The STAR program is required to recognize and rate children's utterances. Because so little work has been done with children's speech, this is an important area of research in our lab. In order to continue to make improvements in the speech recognition technology that this program uses, we are developing a database of voice recordings of normal, American-English speaking children between the ages of 6 and 8. The database will be used for analysis of typically-developing children's speech patterns.
Some of What We’ve Found
Preliminary analyses from the STAR evaluation study are encouraging. Calculations using data from the probe recordings have been completed for 10 of the subjects who have completed the experiment. The amount of improvement between the probe recordings at the beginning and those at the end of the study were compared.
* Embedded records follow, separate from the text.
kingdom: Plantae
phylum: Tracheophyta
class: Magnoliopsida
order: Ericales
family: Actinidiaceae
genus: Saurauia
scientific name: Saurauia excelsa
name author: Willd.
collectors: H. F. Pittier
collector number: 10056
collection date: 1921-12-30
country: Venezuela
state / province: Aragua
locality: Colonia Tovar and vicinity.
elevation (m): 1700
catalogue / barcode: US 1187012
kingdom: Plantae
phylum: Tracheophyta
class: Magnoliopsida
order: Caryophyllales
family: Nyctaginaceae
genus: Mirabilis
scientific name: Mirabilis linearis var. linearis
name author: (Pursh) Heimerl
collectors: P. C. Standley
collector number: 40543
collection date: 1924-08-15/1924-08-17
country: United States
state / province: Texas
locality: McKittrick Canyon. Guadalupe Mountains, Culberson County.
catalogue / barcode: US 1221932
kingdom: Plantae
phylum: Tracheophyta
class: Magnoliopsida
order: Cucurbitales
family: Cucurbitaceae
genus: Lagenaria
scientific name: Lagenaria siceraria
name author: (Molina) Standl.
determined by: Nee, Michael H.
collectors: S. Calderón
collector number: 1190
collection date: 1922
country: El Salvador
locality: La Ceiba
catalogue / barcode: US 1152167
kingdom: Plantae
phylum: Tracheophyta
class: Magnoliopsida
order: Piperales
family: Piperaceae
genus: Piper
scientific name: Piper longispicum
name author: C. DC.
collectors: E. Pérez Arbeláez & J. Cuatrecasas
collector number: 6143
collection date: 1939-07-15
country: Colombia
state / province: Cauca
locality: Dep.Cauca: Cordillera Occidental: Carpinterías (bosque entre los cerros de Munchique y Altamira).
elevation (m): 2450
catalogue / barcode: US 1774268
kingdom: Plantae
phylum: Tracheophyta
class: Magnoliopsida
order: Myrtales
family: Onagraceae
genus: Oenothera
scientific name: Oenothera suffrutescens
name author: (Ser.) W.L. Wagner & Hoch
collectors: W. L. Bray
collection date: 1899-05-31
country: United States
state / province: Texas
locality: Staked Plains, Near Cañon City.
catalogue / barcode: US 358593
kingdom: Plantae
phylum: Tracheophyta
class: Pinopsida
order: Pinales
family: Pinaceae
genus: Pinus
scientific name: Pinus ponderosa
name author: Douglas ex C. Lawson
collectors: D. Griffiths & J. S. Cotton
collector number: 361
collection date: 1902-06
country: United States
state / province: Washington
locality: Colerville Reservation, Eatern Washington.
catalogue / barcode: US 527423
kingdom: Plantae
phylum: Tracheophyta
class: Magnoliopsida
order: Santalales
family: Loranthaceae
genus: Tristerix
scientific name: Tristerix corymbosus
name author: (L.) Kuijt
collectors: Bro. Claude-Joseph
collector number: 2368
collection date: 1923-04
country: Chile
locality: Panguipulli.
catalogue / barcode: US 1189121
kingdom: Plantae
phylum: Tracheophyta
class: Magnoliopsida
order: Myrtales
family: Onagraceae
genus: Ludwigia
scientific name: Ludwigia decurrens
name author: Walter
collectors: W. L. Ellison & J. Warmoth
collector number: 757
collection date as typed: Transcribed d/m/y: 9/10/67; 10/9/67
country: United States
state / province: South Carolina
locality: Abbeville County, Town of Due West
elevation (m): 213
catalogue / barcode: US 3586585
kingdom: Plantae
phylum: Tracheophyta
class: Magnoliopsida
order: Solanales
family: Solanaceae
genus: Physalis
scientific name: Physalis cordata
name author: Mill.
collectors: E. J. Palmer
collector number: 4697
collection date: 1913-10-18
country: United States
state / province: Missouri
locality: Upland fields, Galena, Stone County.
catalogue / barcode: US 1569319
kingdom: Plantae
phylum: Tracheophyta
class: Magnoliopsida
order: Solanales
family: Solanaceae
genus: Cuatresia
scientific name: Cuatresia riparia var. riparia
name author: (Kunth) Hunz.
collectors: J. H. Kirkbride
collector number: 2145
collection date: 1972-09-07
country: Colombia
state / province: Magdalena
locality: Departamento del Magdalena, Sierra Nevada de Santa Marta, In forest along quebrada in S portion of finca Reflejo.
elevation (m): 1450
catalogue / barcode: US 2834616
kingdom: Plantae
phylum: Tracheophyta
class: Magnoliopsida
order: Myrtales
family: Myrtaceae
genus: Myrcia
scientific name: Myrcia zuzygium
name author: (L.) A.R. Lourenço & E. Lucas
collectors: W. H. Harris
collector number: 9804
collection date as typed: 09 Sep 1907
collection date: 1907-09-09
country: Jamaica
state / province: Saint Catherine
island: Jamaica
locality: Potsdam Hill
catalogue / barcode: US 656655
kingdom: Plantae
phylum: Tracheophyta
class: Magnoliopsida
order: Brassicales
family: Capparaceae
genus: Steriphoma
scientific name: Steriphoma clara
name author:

Children who used STAR to train on the /r/ sound improved an average of 22.7 percentage points over the course of the study. Other children who also played with STAR, but not for the /r/ sound that they were having trouble with, improved an average of only 14.6 percentage points. This preliminary pattern suggests that STAR may be effective for decreasing acquisition time for sounds being trained, but this impression needs to be supported with more data before any firm conclusions can be offered.
In the current phase of the project, we are preparing raw data from 18 subjects for analysis by collaborating Speech Language Pathologists (SLPs). Seventeen SLPs have been enlisted to listen to and rate the accuracy of the children’s pronunciations of the probe words, which were recorded before and after each half-hour session with STAR over the course of the experiment.